- [TASK REQUIREMENTS]:
Rewrite the text of each of the following records as a JSON list of strings, with one string per line and no blank lines.

Items in a dataset
......

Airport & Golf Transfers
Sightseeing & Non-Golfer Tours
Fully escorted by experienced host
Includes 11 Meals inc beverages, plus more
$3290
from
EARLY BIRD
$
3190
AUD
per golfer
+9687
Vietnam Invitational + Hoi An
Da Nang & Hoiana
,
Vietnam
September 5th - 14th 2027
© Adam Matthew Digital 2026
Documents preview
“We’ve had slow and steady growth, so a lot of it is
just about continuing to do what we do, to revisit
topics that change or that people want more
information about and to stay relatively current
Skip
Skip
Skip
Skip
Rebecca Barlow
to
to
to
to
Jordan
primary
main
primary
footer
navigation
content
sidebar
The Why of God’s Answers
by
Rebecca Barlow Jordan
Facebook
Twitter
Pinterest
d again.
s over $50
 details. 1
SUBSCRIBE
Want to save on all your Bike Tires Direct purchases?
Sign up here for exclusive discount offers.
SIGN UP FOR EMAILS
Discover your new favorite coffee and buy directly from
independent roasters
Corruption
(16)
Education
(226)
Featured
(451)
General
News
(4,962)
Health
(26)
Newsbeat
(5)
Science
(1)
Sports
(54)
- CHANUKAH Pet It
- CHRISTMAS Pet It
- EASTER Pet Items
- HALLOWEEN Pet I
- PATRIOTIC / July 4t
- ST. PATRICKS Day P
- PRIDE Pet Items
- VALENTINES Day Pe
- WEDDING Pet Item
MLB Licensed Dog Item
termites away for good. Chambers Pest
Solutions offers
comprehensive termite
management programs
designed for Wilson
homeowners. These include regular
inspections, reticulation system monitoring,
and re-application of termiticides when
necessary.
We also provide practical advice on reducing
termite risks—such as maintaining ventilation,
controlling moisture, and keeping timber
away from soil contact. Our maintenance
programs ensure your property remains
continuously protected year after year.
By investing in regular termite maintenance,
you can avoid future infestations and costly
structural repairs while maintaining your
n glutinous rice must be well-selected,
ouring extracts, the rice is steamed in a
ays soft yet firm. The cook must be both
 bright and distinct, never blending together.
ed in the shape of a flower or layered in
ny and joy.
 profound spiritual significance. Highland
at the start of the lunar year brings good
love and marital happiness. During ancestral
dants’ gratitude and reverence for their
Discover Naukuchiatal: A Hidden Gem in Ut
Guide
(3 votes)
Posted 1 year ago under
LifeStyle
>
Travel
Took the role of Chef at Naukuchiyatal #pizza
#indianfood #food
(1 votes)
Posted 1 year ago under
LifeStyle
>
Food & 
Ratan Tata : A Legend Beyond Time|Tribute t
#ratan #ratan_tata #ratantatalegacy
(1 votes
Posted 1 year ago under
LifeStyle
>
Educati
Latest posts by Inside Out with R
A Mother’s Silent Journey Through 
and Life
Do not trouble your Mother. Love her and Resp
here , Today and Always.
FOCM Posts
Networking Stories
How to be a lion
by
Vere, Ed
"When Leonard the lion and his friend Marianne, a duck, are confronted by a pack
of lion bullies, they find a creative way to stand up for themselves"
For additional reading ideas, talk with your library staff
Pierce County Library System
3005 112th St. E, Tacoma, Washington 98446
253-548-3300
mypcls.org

......

- [SOLUTION BELOW]:
[
  "Airport & Golf Transfers",
  "Sightseeing & Non-Golfer Tours",
  "Fully escorted by experienced host",
  "Includes 11 Meals inc beverages, plus more",
  "$3290",
  "from",
  "EARLY BIRD",
  "$",
  "3190",
  "AUD",
  "per golfer",
  "+9687",
  "Vietnam Invitational + Hoi An",
  "Da Nang & Hoiana",
  ",",
  "Vietnam",
  "September 5th - 14th 2027",
  "© Adam Matthew Digital 2026",
  "Documents preview",
  "“We’ve had slow and steady growth, so a lot of it is",
  "just about continuing to do what we do, to revisit",
  "topics that change or that people want more",
  "information about and to stay relatively current",
  "Skip",
  "Skip",
  "Skip",
  "Skip",
  "Rebecca Barlow",
  "to",
  "to",
  "to",
  "to",
  "Jordan",
  "primary",
  "main",
  "primary",
  "footer",
  "navigation",
  "content",
  "sidebar",
  "The Why of God’s Answers",
  "by",
  "Rebecca Barlow Jordan",
  "Facebook",
  "Twitter",
  "Pinterest",
  "d again.",
  "s over $50",
  " details. 1",
  "SUBSCRIBE",
  "Want to save on all your Bike Tires Direct purchases?",
  "Sign up here for exclusive discount offers.",
  "SIGN UP FOR EMAILS",
  "Discover your new favorite coffee and buy directly from",
  "independent roasters",
  "Corruption",
  "(16)",
  "Education",
  "(226)",
  "Featured",
  "(451)",
  "General",
  "News",
  "(4,962)",
  "Health",
  "(26)",
  "Newsbeat",
  "(5)",
  "Science",
  "(1)",
  "Sports",
  "(54)",
  "- CHANUKAH Pet It",
  "- CHRISTMAS Pet It",
  "- EASTER Pet Items",
  "- HALLOWEEN Pet I",
  "- PATRIOTIC / July 4t",
  "- ST. PATRICKS Day P",
  "- PRIDE Pet Items",
  "- VALENTINES Day Pe",
  "- WEDDING Pet Item",
  "MLB Licensed Dog Item",
  "termites away for good. Chambers Pest",
  "Solutions offers",
  "comprehensive termite",
  "management programs",
  "designed for Wilson",
  "homeowners. These include regular",
  "inspections, reticulation system monitoring,",
  "and re-application of termiticides when",
  "necessary.",
  "We also provide practical advice on reducing",
  "termite risks—such as maintaining ventilation,",
  "controlling moisture, and keeping timber",
  "away from soil contact. Our maintenance",
  "programs ensure your property remains",
  "continuously protected year after year.",
  "By investing in regular termite maintenance,",
  "you can avoid future infestations and costly",
  "structural repairs while maintaining your",
  "n glutinous rice must be well-selected,",
  "ouring extracts, the rice is steamed in a",
  "ays soft yet firm. The cook must be both",
  " bright and distinct, never blending together.",
  "ed in the shape of a flower or layered in",
  "ny and joy.",
  " profound spiritual significance. Highland",
  "at the start of the lunar year brings good",
  "love and marital happiness. During ancestral",
  "dants’ gratitude and reverence for their",
  "Discover Naukuchiatal: A Hidden Gem in Ut",
  "Guide",
  "(3 votes)",
  "Posted 1 year ago under",
  "LifeStyle",
  ">",
  "Travel",
  "Took the role of Chef at Naukuchiyatal #pizza",
  "#indianfood #food",
  "(1 votes)",
  "Posted 1 year ago under",
  "LifeStyle",
  ">",
  "Food & ",
  "Ratan Tata : A Legend Beyond Time|Tribute t",
  "#ratan #ratan_tata #ratantatalegacy",
  "(1 votes",
  "Posted 1 year ago under",
  "LifeStyle",
  ">",
  "Educati",
  "Latest posts by Inside Out with R",
  "A Mother’s Silent Journey Through ",
  "and Life",
  "Do not trouble your Mother. Love her and Resp",
  "here , Today and Always.",
  "FOCM Posts",
  "Networking Stories",
  "How to be a lion",
  "by",
  "Vere, Ed",
  "\"When Leonard the lion and his friend Marianne, a duck, are confronted by a pack",
  "of lion bullies, they find a creative way to stand up for themselves\"",
  "For additional reading ideas, talk with your library staff",
  "Pierce County Library System",
  "3005 112th St. E, Tacoma, Washington 98446",
  "253-548-3300",
  "mypcls.org"
]